Rum Ortodoks cemaatine hizmet vermiş olan ve Meryem Ana’ya adanan Panaya Kilisesi'nin ilk inşa tarihi kesin olmamakla birlikte, 1793 yılına ait kayıtlarda adı geçiyor. 1821 Yunan İsyanı sırasında hasar gören yapı, 1834 civarında yeniden inşa edilmiş, 1865’te eklenen çan kulesiyle daha da görkemli bir hâle gelmişti.

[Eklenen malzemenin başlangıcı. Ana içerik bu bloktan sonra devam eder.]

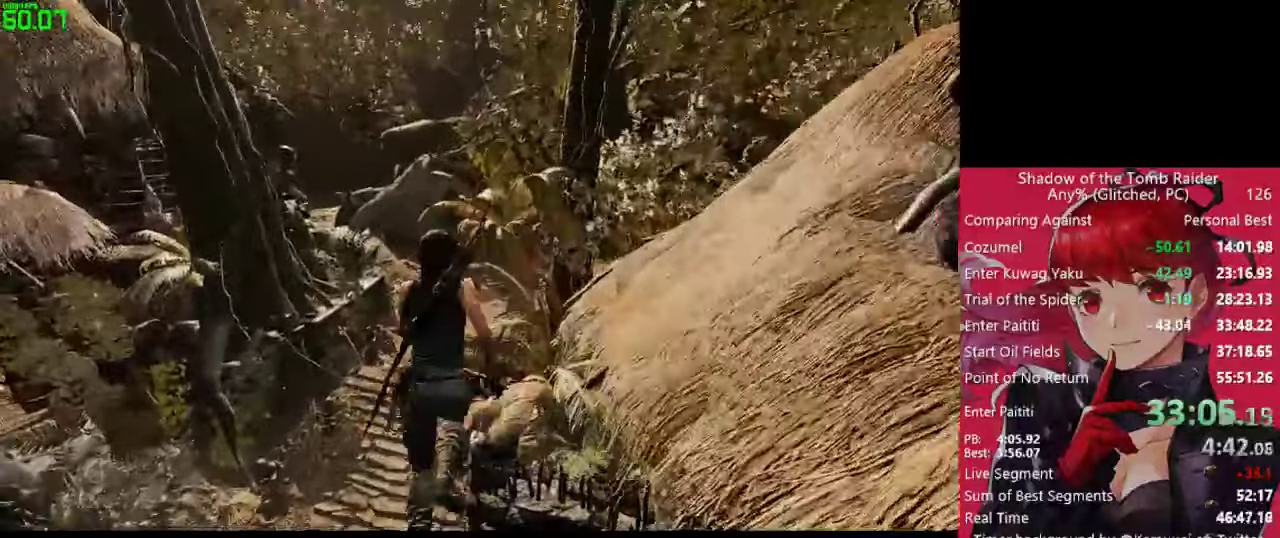
{"keys": ["w"], "mouse": [], "mouse_move": "up-right", "events": []}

Neoklasik tarzda, pembe renkli taşlarla inşa edilen kilise; sütunları, kubbeleri ve bazilika planıyla dikkat çeken mimari özellikler taşıyordu. Ancak 1944 yılındaki depremde ağır hasar gören yapı, 1954'te tamamen yıkıldı. O tarihten bu yana ise kaderine terk edildi.
OTOPARK OLARAK KULLANILIYOR!
Bugün ise Cunda Adası'nın ortasında, tarihi bir yapı olmaktan çok, utanç verici bir şekilde adaya gelen ziyaretçiler tarafından otopark alanı olarak kullanılıyor.

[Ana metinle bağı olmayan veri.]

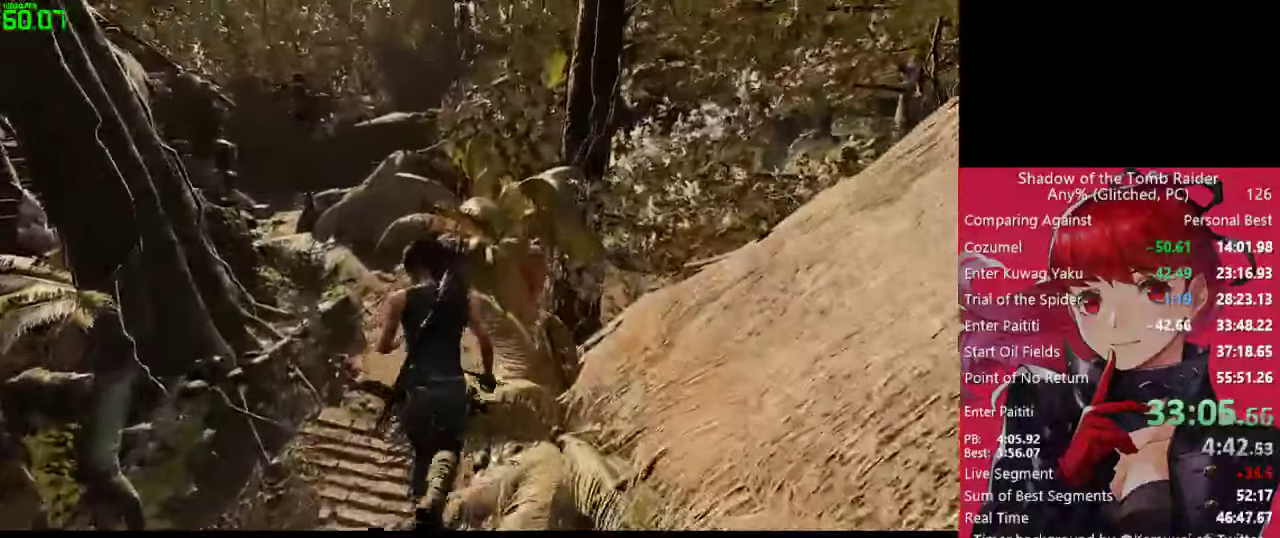
{"keys": ["w"], "mouse": [], "mouse_move": "up", "events": []}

Etrafındaki duvar kalıntıları ve çökük yapısıyla yalnızca geçmişin izlerini taşıyan Panaya, ziyaretçilerin araçlarıyla dolup taşıyor.
RESTORE EDİLMEYİ BEKLİYOR
Cunda Adası'nın en önemli tarihi yapılarından biri olan Panaya Kilisesi, restore edilerek turizme kazandırılmayı bekliyor. Yetkililerden, bu değerli mirasın korunması ve gelecek nesillere aktarılması için acil önlemler alınması bekleniyor.